Legal Board Question of the Month

OCTOBER 2019

QUESTION:

If we have an eviction case that was originally filed as a non-payment of rent case. At trial the Judge grants “possession only.” If the defendant appeals, would they be required to pay the one month’s rent into the court’s registry, even though the judgment was for possession only?

ANSWER:

Yes. If the basis for the eviction was that the tenant did not pay their rent, then it is a non-payment of rent eviction even if the landlord does not ask for back rent or the court does not award back rent.

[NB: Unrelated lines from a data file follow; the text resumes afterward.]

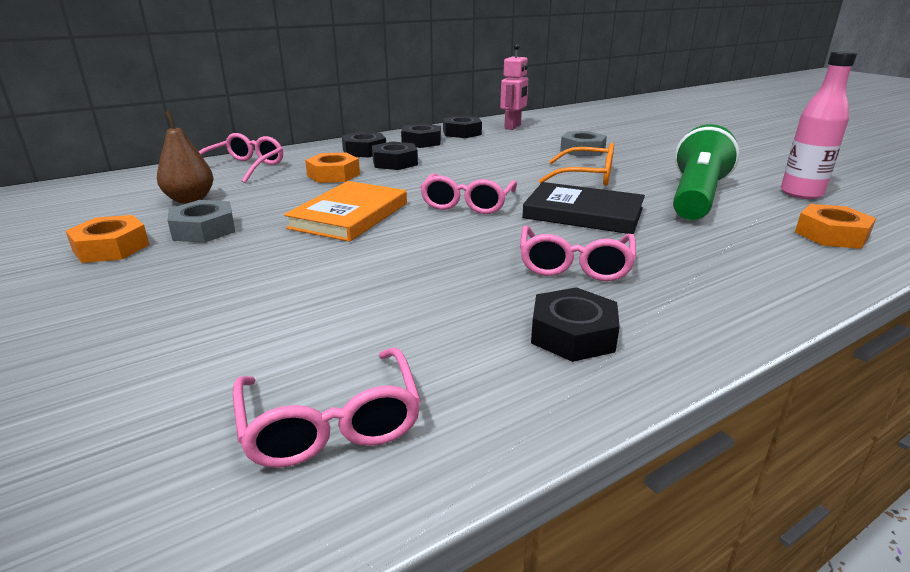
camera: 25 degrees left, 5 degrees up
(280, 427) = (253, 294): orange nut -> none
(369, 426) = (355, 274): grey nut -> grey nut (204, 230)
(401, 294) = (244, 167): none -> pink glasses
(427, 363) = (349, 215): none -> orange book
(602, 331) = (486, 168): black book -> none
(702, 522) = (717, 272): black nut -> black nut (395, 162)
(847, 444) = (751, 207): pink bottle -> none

If it is a non-payment of rent eviction, and the tenant appeals by filing a Statement of Inability to Afford Payment of Court Costs or by filing an appeal bond, then the court must provide the written notice concerning payment of rent and the tenant must deposit one month’s rent into the court registry. See Evictions Deskbook at page 45; Property Code §24.0053.

If the ground for the eviction is something other than non-payment of rent (for example, loud parties late at night or the lease has terminated but the tenant has not vacated the premises), then the tenant is not required to pay rent into the court registry, and the court does not send the notice to the tenant.

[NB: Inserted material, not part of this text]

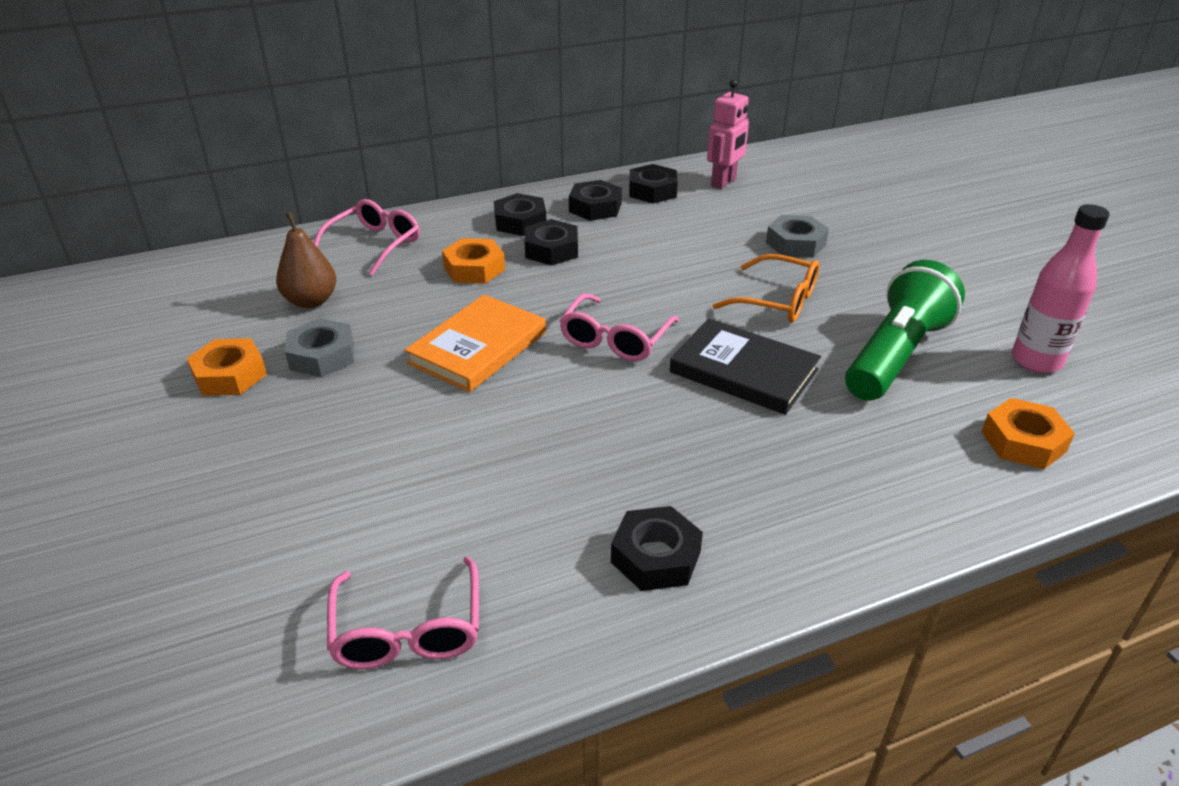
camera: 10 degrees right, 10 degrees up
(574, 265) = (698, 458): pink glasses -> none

What counts is whether the basis for the eviction suit is non-payment of rent, not whether the landlord is seeking to recover back rent or whether back rent was awarded. It is up to the landlord to decide whether he wishes to seek to recover back rent or not in an eviction case. Even if he decides not to do so, if one of the grounds for eviction was non-payment of rent, then the tenant must make the initial deposit of rent into the court’s registry upon appealing by filing a Sworn Statement of Inability to Afford Payment of Court Costs or by filing an appeal bond.

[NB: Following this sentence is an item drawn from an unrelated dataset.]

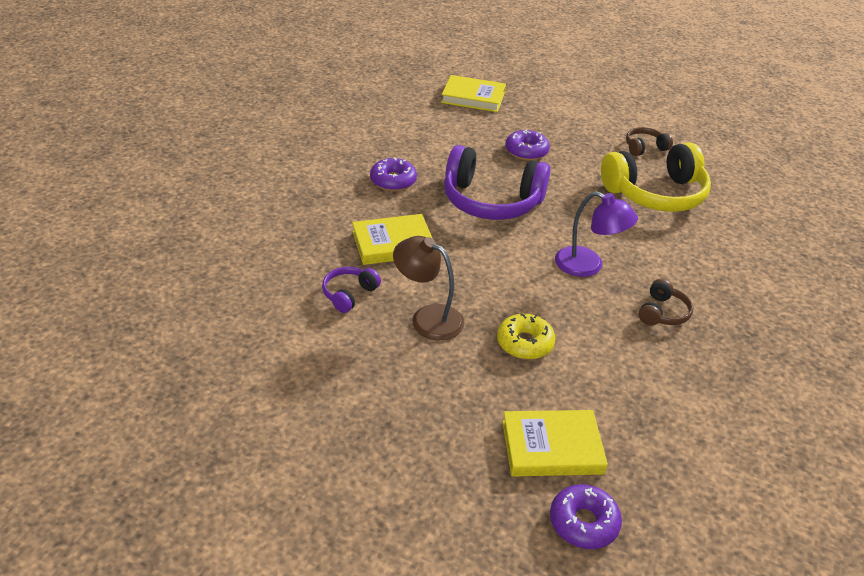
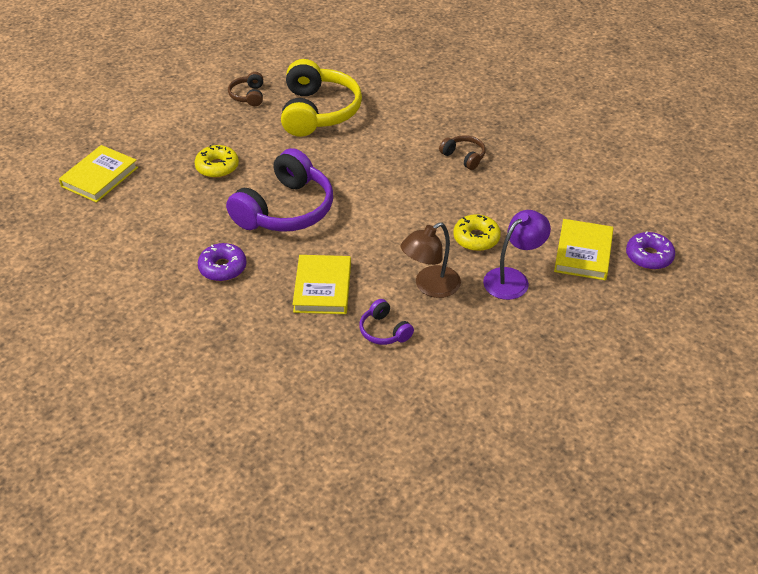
camera: 70 degrees left, 5 degrees up
(526, 151) = (217, 167): purple donut -> yellow donut
(588, 266) = (397, 178): purple lamp -> purple lamp (513, 279)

The Deskbooks can be found here.

 

Legal Board Question of the Month

We are going to start posting a noteworthy legal board question and answer each month. Below is our first one!

QUESTION:

I have a plaintiff asking for a Writ of Execution after 10 years. The plaintiff is claiming that the 10 year period is extended by three years due to a bankruptcy filing after the judgment was entered. Does a bankruptcy filing toll the 10 year judgment period? Judgment was entered 3/19/08, bankruptcy was filed 8/11/09 and dismissed on 8/1/12. The debt is still due and owing as it was not discharged in the bankruptcy.

ANSWER:

The Texas Court of Appeals addressed this issue in the recent case of Cade v. Stone, 2013 WL 3009853 (Tex. App.—Corpus Christi, June 13, 2013, no pet.) and expressly held that the pendency of a bankruptcy proceeding tolls the 10 year life span of a Texas judgment. The court held: “[W]here ‘a person is prevented from exercising his legal remedy by the pendency of legal proceedings, the time during which he is thus prevented should not be counted against him in determining whether limitations have barred his right.’” After considering 11 U.S.C. § 108, the court noted that, “[a]pplicable nonbankruptcy law [i.e., Texas common law] … provides that [the applicable statute of limitations] w[as] suspended during the time that Cade was prohibited from executing on the judgment due to the automatic bankruptcy stay.” The court concluded: “Accordingly, the time during which the automatic bankruptcy stay was in effect is not “counted against [Cade] in determining” when the applicable statute of limitations (i.e., section 34.001 of the civil practice and remedies code) operated to bar execution on the 1993 domesticated judgment, and, in turn, when the time period for reviving that judgment expired.”

See also HSBC Bank USA, N.A. as Trustee for Merrill Lynch v. Crum, 907 F.3d 199 (5th Cir. 2018); Baker Atlas v. Cheruvathur, 8 Wash. App.2d 1070 (Wash. App. May 20, 2019).

Under this case authority, the plaintiff is correct and the period of the bankruptcy should be added to the ten-year period in which the judgment remains valid. That is precisely the holding of Cade v. Stone.

However, in this case, the plaintiff is still within the two year period in which he could file a writ of scire facias or an action of debt to revive the judgment even if it had become dormant.  So even if the bankruptcy case had not tolled the ten-year period for enforcing the judgment, he would still be able to do so through those means.